_AIM OF THE TASK:_
Format the lines of the material below as a JSON list of strings, one string per line, with blank lines omitted. Leave the pictures out of the list.

_RECORDED INFORMATION:_
# # # #
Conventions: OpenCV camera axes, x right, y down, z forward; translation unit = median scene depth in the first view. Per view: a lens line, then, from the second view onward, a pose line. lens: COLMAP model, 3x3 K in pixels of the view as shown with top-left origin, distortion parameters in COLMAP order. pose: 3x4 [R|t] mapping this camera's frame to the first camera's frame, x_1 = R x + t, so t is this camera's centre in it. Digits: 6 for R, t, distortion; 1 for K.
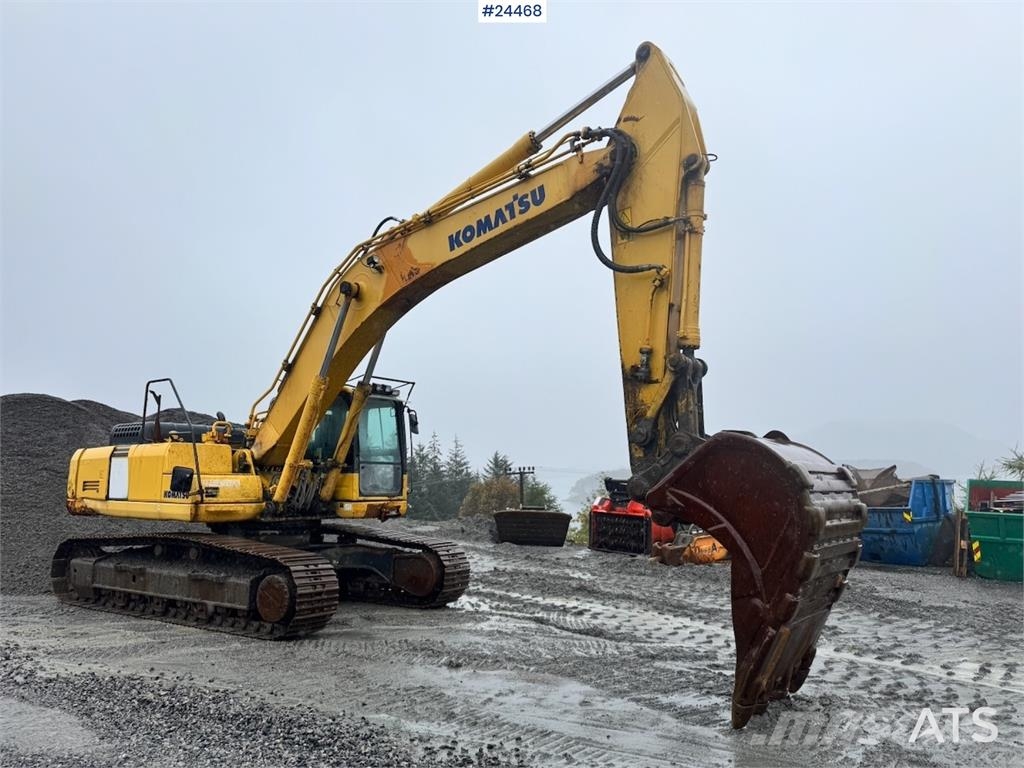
lens RADIAL K [[710.6, 0, 514.0], [0, 710.6, 388.3], [0, 0, 1]] dist [0.125449, -0.184190]
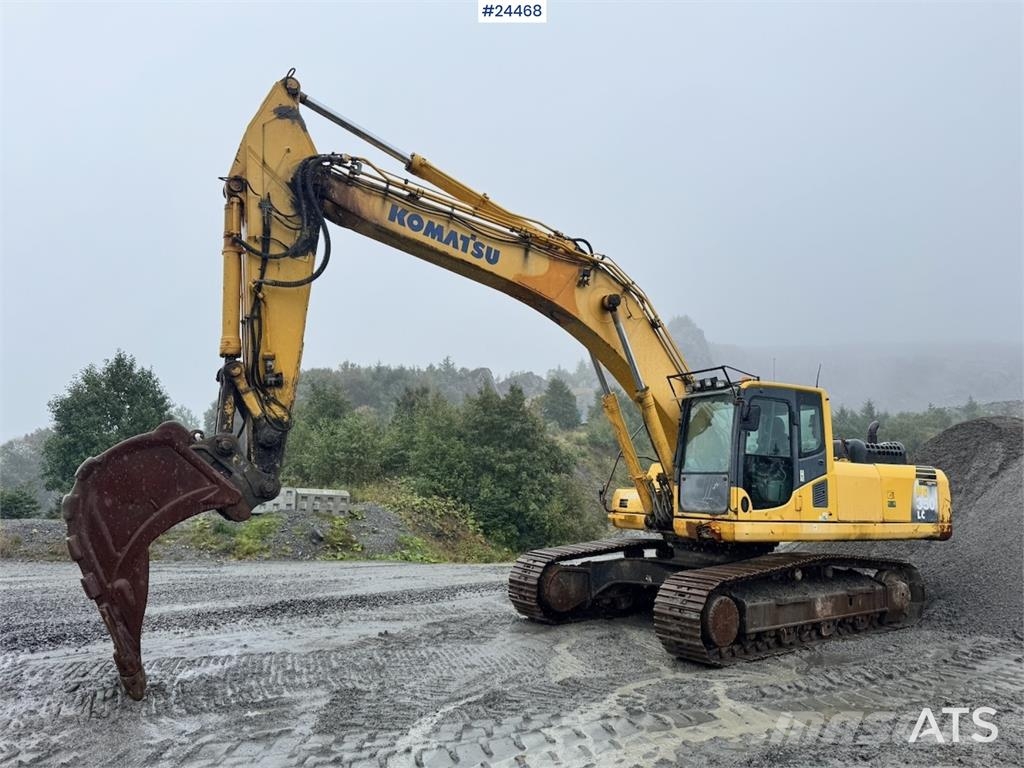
lens RADIAL K [[710.6, 0, 514.0], [0, 710.6, 388.3], [0, 0, 1]] dist [0.125449, -0.184190]
pose [[-0.359882, -0.156049, -0.919855, 0.787169], [0.093650, 0.974893, -0.202025, 0.182167], [0.928286, -0.158849, -0.336232, 1.273290]]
# # # #
_SOLUTION TO THE PROBLEM:_
[
  "Conventions: OpenCV camera axes, x right, y down, z forward; translation unit = median scene depth in the first view. Per view: a lens line, then, from the second view onward, a pose line. lens: COLMAP model, 3x3 K in pixels of the view as shown with top-left origin, distortion parameters in COLMAP order. pose: 3x4 [R|t] mapping this camera's frame to the first camera's frame, x_1 = R x + t, so t is this camera's centre in it. Digits: 6 for R, t, distortion; 1 for K.",
  "lens RADIAL K [[710.6, 0, 514.0], [0, 710.6, 388.3], [0, 0, 1]] dist [0.125449, -0.184190]",
  "lens RADIAL K [[710.6, 0, 514.0], [0, 710.6, 388.3], [0, 0, 1]] dist [0.125449, -0.184190]",
  "pose [[-0.359882, -0.156049, -0.919855, 0.787169], [0.093650, 0.974893, -0.202025, 0.182167], [0.928286, -0.158849, -0.336232, 1.273290]]"
]